It didn’t help that it was nigh-hiker-midnight by the time I found my way to Ann-Marie’s apartment. I’d survived Grand Central Station and the bustling subway ride and just wanted to crawl into my sleeping bag in some dark corner, but Ann-Marie soon convinced me that what I really needed was some baklava at a hip, local restaurant. We talked until way past hiker-midnight, and then I fell asleep, sans shower.
Early the next morning, I woke up and did my best to look presentable, which Ann-Marie assured me was not mandatory in the city, and then she helped me be a good tourist. I enjoyed a bagel with vegan cream cheese from the corner bagel shop, after I figured out how to assertively place my order. What’s more, I figured out how to navigate the subway and how to eat while standing up on it.
Ann-Marie took me to Broadway, Central Park, Rockefeller Square, and various other landmarks. I enjoyed visiting food carts and listening to buskers. Everywhere we went, there was so much to look at that I felt as though I sometimes forgot to blink. I felt incredibly out of place and so very small, but I also felt like I was on vacation and experiencing something that was too unique to have missed.
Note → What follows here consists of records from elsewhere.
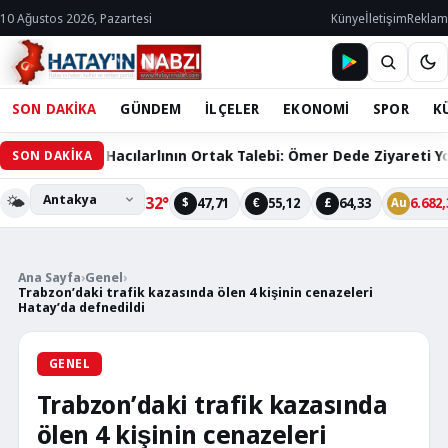
10 Ağustos 2026, Pazartesi
Künye
İletişim
Reklam
SON DAKİKA
GÜNDEM
İLÇELER
EKONOMİ
SPOR
K
60 Bin Hacılarlının Ortak Talebi: Ömer Dede Ziyareti Yolu Çöz
SON DAKİKA
🌤️
32°
47,71
55,12
64,33
6.682,
$
€
£
Au
Ana Sayfa
›
Genel
›
Trabzon’daki trafik kazasında ölen 4 kişinin cenazeleri
Hatay’da defnedildi
GENEL
Trabzon’daki trafik kazasında
ölen 4 kişinin cenazeleri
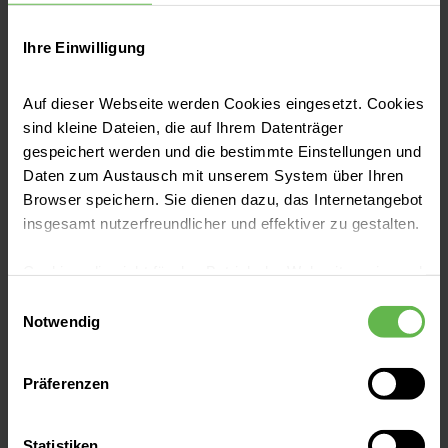
bei Schulabschlüssen, die im Ausland
erworben wurden:
Ihre Einwilligung
Jetzt bewerben!
Zeugnisanerkennung, eine
Notenübersicht in deutscher
Auf dieser Webseite werden Cookies eingesetzt. Cookies
sind kleine Dateien, die auf Ihrem Datenträger
Sprache
gespeichert werden und die bestimmte Einstellungen und
Sprachzertifikat der Stufe B2
Daten zum Austausch mit unserem System über Ihren
Helios Klinikum Warburg
Browser speichern. Sie dienen dazu, das Internetangebot
insgesamt nutzerfreundlicher und effektiver zu gestalten.
Hüffertstraße 50
34414 Warburg
Cookies, die nicht für den Betrieb der Webseite zwingend
Anfahrt auf Google Maps
notwendig sind, dürfen nur mit Ihrer Einwilligung
Einwilligungsauswahl
eingesetzt werden.
Notwendig
Kontakt
Es steht Ihnen frei, unsere Seite mit nur den notwendigen
Präferenzen
Cookies zu benutzen, eine individuelle Auswahl
Tel:
05641 91-0
hinsichtlich der nicht notwendigen Cookies zu treffen
Fax:
05641 91-10 55
oder durch Auswahl von „Alle Cookies akzeptieren“ in die
Statistiken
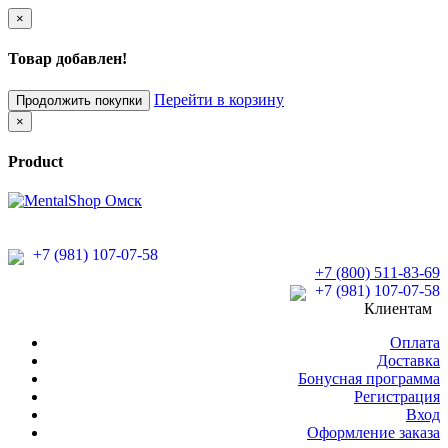
×
Товар добавлен!
Перейти в корзину
Продолжить покупки
×
Product
+7 (981) 107-07-58
+7 (800) 511-83-69
+7 (981) 107-07-58
Клиентам
Оплата
Доставка
Бонусная программа
Регистрация
Вход
Оформление заказа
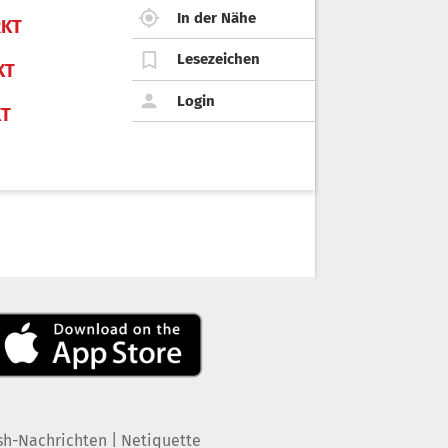
In der Nähe
KT
Lesezeichen
KT
Login
KT
|
sh-Nachrichten
Netiquette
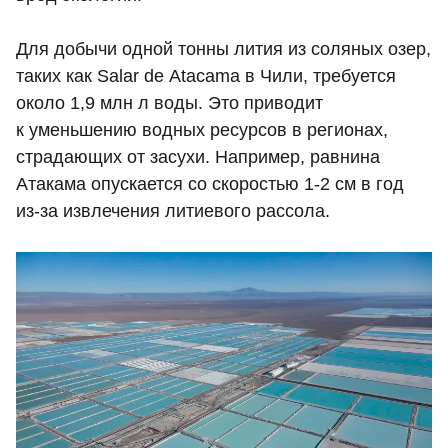
Для добычи одной тонны лития из соляных озер,
таких как Salar de Atacama в Чили, требуется
около 1,9 млн л воды. Это приводит
к уменьшению водных ресурсов в регионах,
страдающих от засухи. Например, равнина
Атакама опускается со скоростью 1-2 см в год
из-за извлечения литиевого рассола.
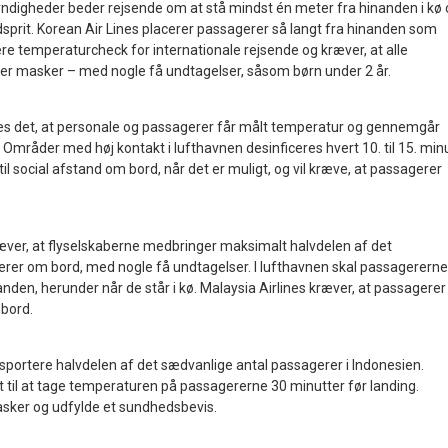
ndigheder beder rejsende om at stå mindst én meter fra hinanden i kø 
dsprit. Korean Air Lines placerer passagerer så langt fra hinanden som
ere temperaturcheck for internationale rejsende og kræver, at alle
er masker – med nogle få undtagelser, såsom børn under 2 år.
ves det, at personale og passagerer får målt temperatur og gennemgår
Områder med høj kontakt i lufthavnen desinficeres hvert 10. til 15. minu
il social afstand om bord, når det er muligt, og vil kræve, at passagerer
æver, at flyselskaberne medbringer maksimalt halvdelen af ​​det
rer om bord, med nogle få undtagelser. I lufthavnen skal passagererne
anden, herunder når de står i kø. Malaysia Airlines kræver, at passagerer
bord.
portere halvdelen af ​​det sædvanlige antal passagerer i Indonesien.
t til at tage temperaturen på passagererne 30 minutter før landing.
sker og udfylde et sundhedsbevis.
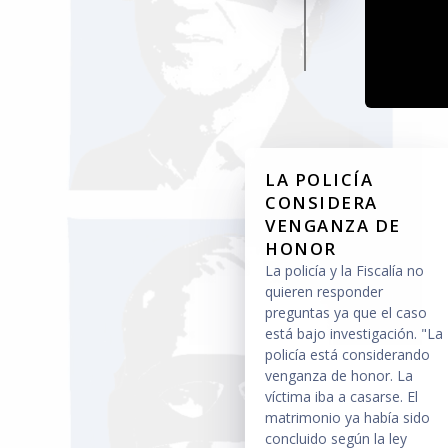
LA POLICÍA
CONSIDERA
VENGANZA DE
HONOR
La policía y la Fiscalía no
quieren responder
preguntas ya que el caso
está bajo investigación. "La
policía está considerando
venganza de honor. La
víctima iba a casarse. El
matrimonio ya había sido
concluido según la ley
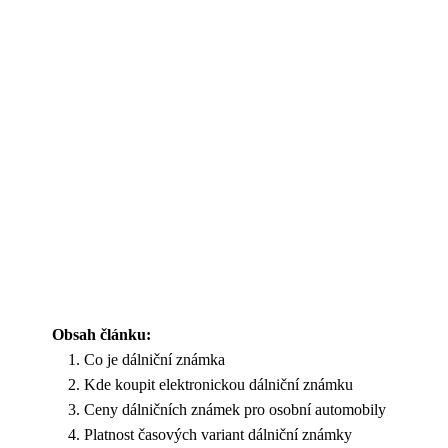
Obsah článku:
Co je dálniční známka
Kde koupit elektronickou dálniční známku
Ceny dálničních známek pro osobní automobily
Platnost časových variant dálniční známky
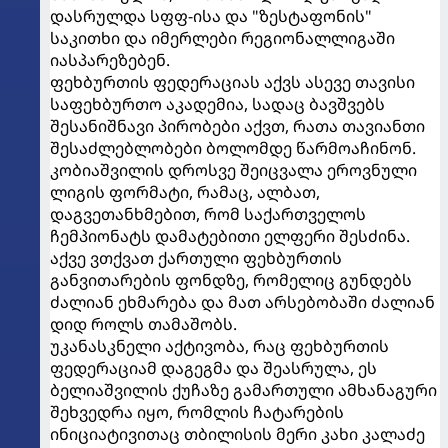
დასრულდა სფფ-ისა და "ზესტაფონის"
საკითხი და იმერლები რეგიონალლიგაში
იასპარეზებენ.
ფეხბურთის ფედერაციას აქვს ასევე თავისი
საფეხბურთო აკადემია, სადაც ბავშვებს
შესანიშნავი პირობები აქვთ, რათა თავიანთი
შესაძლებლობები ბოლომდე წარმოაჩინონ.
კობიაშვილის დროსვე შეიცვალა ეროვნული
ლიგის ფორმატი, რამაც, ალბათ,
დაგვეთანხმებით, რომ საქართველოს
ჩემპიონატს დამატებითი ელფერი შესძინა.
აქვე ვთქვათ ქართული ფეხბურთის
განვითარების ფონდზე, რომელიც გუნდებს
ძალიან ეხმარება და მათ არსებობაში ძალიან
დიდ როლს თამაშობს.
უკანასკნელი აქტივობა, რაც ფეხბურთის
ფედერაციამ დაგეგმა და შეასრულა, ეს
ბელიაშვილის ქუჩაზე გამართული ამხანაგური
შეხვედრა იყო, რომლის ჩატარების
ინიციატივითაც თბილისის მერი კახი კალაძე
On my second evening in the city, I met up with a trio of thru-hikers who’d found me on the train. (Perhaps we’d followed our noses to find people who smelled like people rather than dryer sheets.) Together, we went to a party that a friend of theirs was hosting. My last night in New York City was spent on a rooftop near the projects, with a beautiful girl who made me promise that I’d drink a toast to her atop Katahdin. I was so sleep deprived and out of my element that I remember it all as though it were a dream.
At 3:00 in the morning, I took the subway to Grand Central, which (contrary to posted schedules) was closed. I slept outside it until it opened (reliving my memories of my time in Union Station), after which I gratefully boarded a train back to the woods, thankful both for the experience I’d had and the opportunity to be in the forest again.